I have a CSV file with about 50 million rows and I'm trying to manipulate the data and write to a new CSV file. Here's the code below:
import csv
import itertools
def main():
with open("input.csv", "r") as csvfile:
rows = csv.DictReader(csvfile)
sorted_rows = sorted(rows, key=lambda row: row["name"])
grouping = groupby(sorted_rows, lambda row: row["name"])
with open("output.csv", "w") as final_csvfile:
fieldnames = ["name", "number"]
writer = csv.DictWriter(final_csvfile, fieldnames=fieldnames)
for group, items in grouping:
total = sum(int(item["number"]) for item in items)
writer.writerow(
{
"name": group,
"number": str(total),
}
)
if __name__ == "__main__":
main()
This works well on a not too large number of rows, but when I run the actual CSV with 50 million rows, it becomes very slow and the program gets killed eventually.
Now the line: sorted_rows = sorted(rows, key=lambda row: row["name"])
is the main problem because it loads the 50 million rows into memory (a list) so it can be sorted. I have come to understand that the first thing sorted()
does is to convert any generator given to it into a list, so how do I go about this please? Any pointers?
@python_user the problem with the approach above is that it will keep appending to the dictionary and before you know it, the dictionary will become really large and could mess things up memory-wise.
@Bharel said something about external sorting in the comments, I looked into it and found a way.
I discovered that the UNIX sort command can perform an external merge sort on really large files, so I wrote a script to sort the really large CSV file and then passed the sorted CSV file into the python code in the question. That way, nothing too big gets written to memory.
Here's the code:
sort.sh
echo "sorting CSV"
sort input.csv -o input.csv
echo "Done!"
After the above script is run, then the sorted CSV is passed into the program:
import csv
from itertools import groupby
def main():
with open("input.csv", "r") as csvfile:
rows = csv.DictReader(csvfile)
grouping = groupby(rows, lambda row: row["name"])
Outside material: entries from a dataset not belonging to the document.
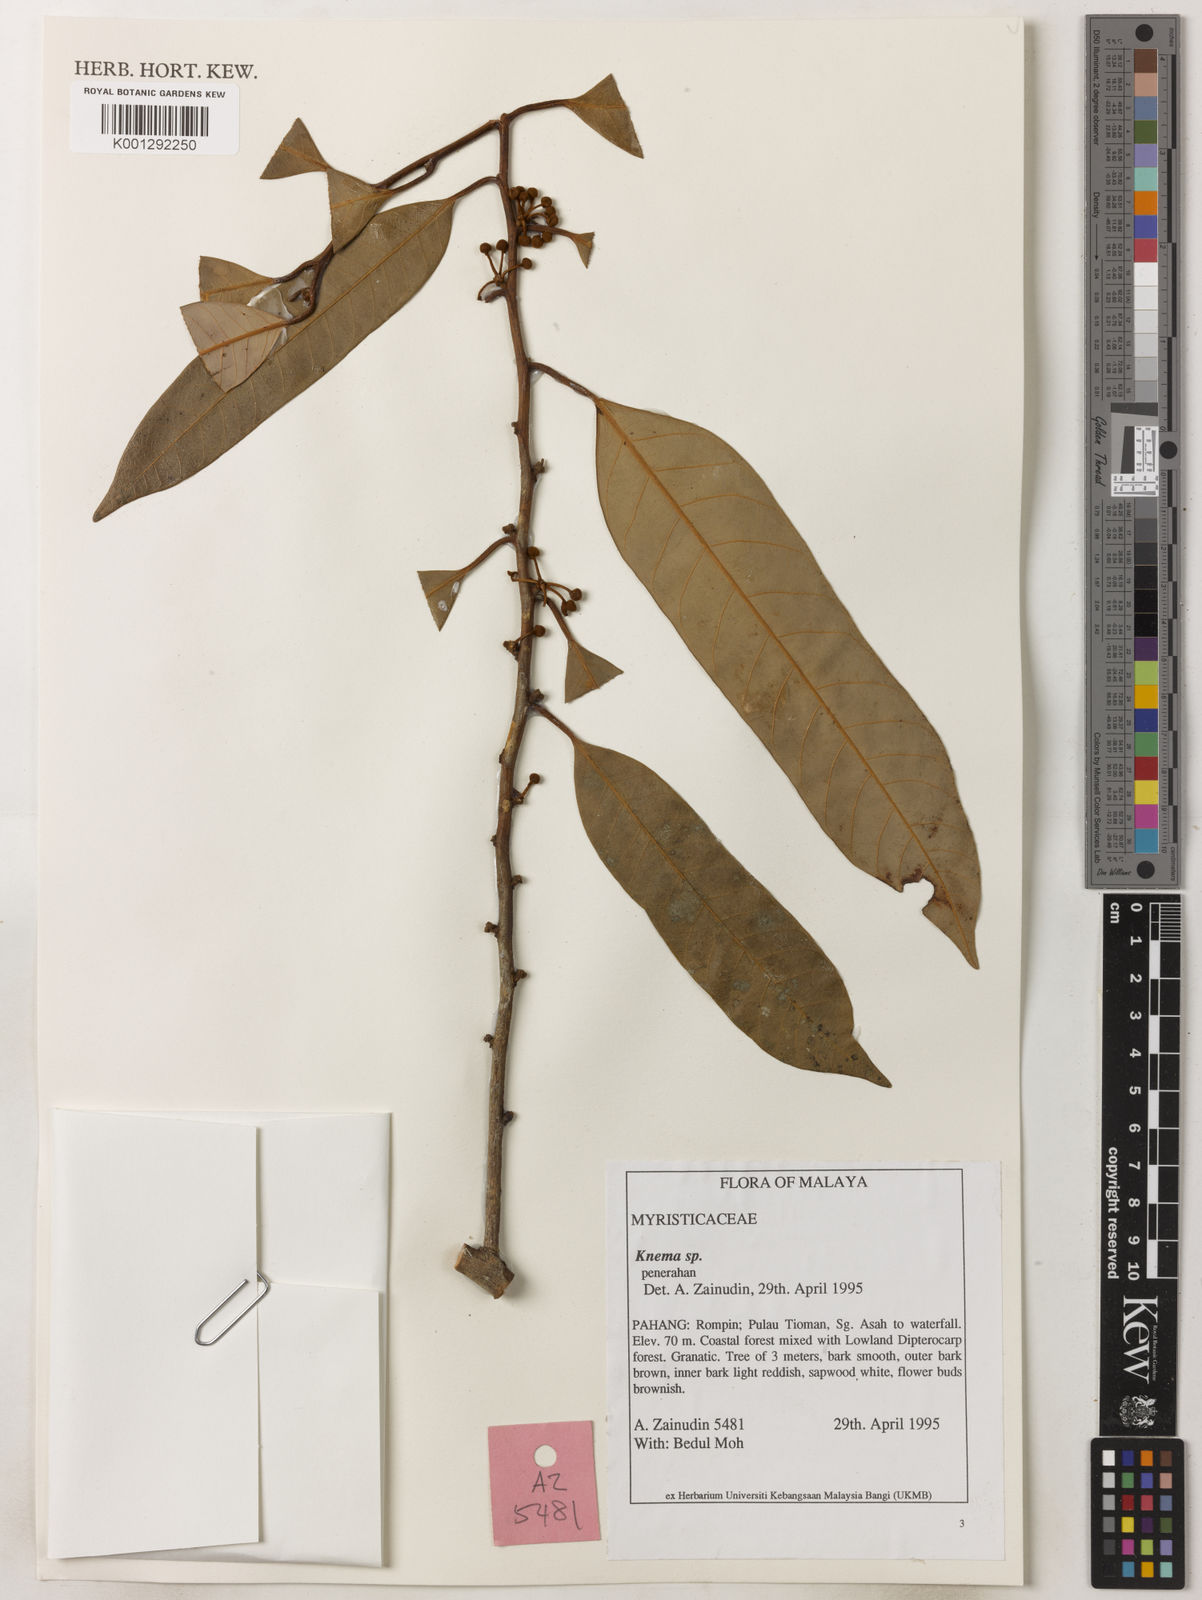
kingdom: Plantae
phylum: Tracheophyta
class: Magnoliopsida
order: Magnoliales
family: Myristicaceae
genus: Knema
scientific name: Knema
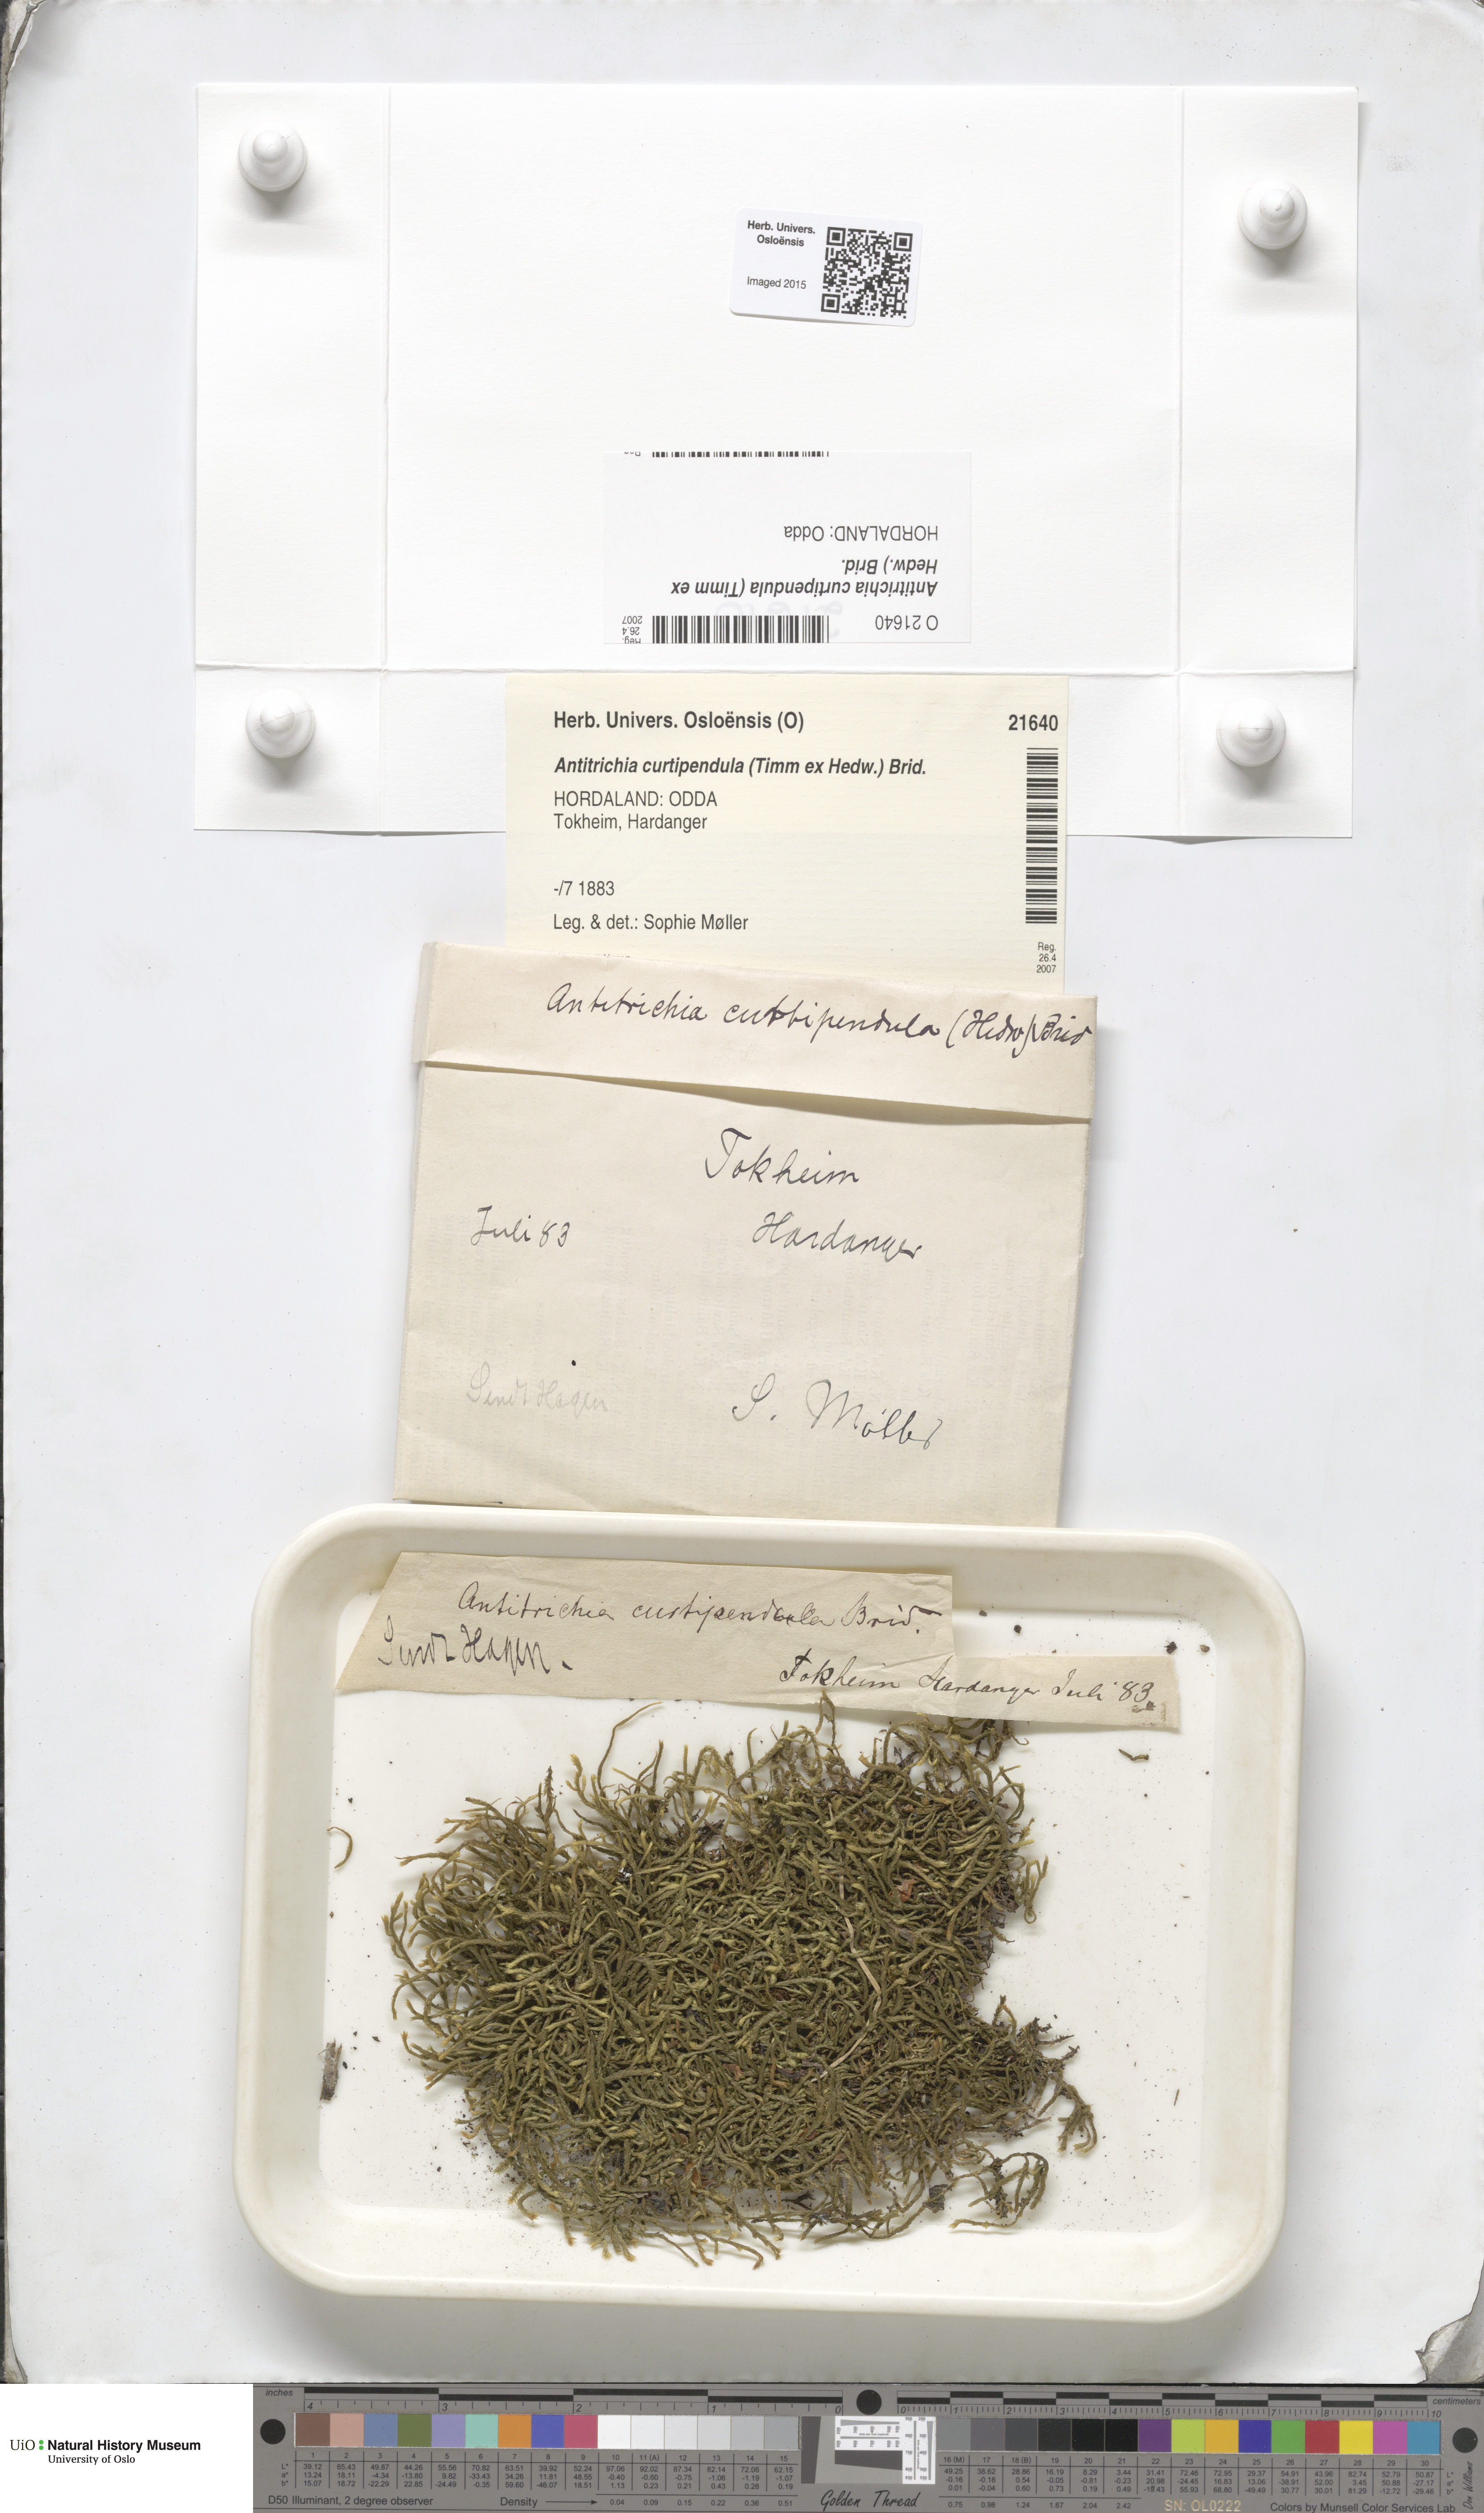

with open("output.csv", "w") as final_csvfile:
fieldnames = ["name", "number"]
writer = csv.DictWriter(final_csvfile, fieldnames=fieldnames)
for group, items in grouping:
total = sum(int(item["number"]) for item in items)
writer.writerow(
{
"name": group,
"number": str(total),
}
)
if __name__ == "__main__":
main()
Note that the line using sorted() in the question is gone. I think this is a more efficient solution.